### Exercise description
Continue the article on South Africa's proposed Regulation 28 pension changes, starting after its final sentence.

### Passage for review
Pension changes for South Africa could boost Ramaphosa’s investment plans

The National Treasury today has published its draft amendments to Regulation 28 of the Pension Funds Act for public comment.

Pension changes for South Africa could boost Ramaphosa’s investment plans

The National Treasury today has published its draft amendments to Regulation 28 of the Pension Funds Act for public comment.

The proposed amendments seek to make it easier for retirement funds to increase investment in infrastructure and improve the measurement of infrastructure investment by the Financial Sector Conduct Authority (FSCA).

The amendments refer to infrastructure investment already permitted through various asset classes and suggest delinking the asset category related to “hedge funds, private equity funds and other assets”.

Delinking this asset category will make private equity a separate asset class with a higher investment limit, Treasury said.

The draft change proposes that the overall investment in infrastructure across all asset categories, may not exceed 45% in respect of domestic exposure and an additional limit of 10% in respect of the rest of Africa.

“Regulation 28, issued in terms of section 36(1)(bB) of the Pension Funds Act, reduces excessive and concentration risk to member savings and ensures protection by limiting the extent to which retirement funds may invest in a particular asset or in particular asset classes,” Treasury said.

It said that the proposed review of Regulation 28 is informed by a number of calls for increased investment in infrastructure given the current low economic growth climate.

### Data shown
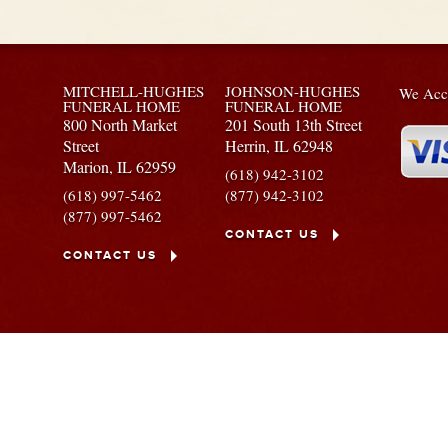
MITCHELL-HUGHES
JOHNSON-HUGHES
We Acce
FUNERAL HOME
FUNERAL HOME
800 North Market
201 South 13th Street
Street
Herrin,
IL
62948
Marion,
IL
62959
(618) 942-3102
(618) 997-5462
(877) 942-3102
(877) 997-5462
CONTACT US
CONTACT US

### Response to the task
“The current regulation does not define ‘infrastructure’ as a specific category, which is currently spread across a number of asset classes like equity, bonds, loans and private equity.

“Consequently, current data from retirement funds does not record the exact investment in infrastructure.”

Treasury said that the proposed amendment, therefore, introduces a more precise definition of infrastructure to enable much better data and measurement.

Low growth climate

A ‘massive rollout of infrastructure throughout the country’ is one of the key interventions identified as part of President Cyril Ramaphosa’s Economic Reconstruction and Recovery Plan.

In his 2021 state of the nation address, Ramaphosa said that the government has now developed an infrastructure investment project pipeline worth R340 billion in network industries such as energy, water, transport and telecommunications.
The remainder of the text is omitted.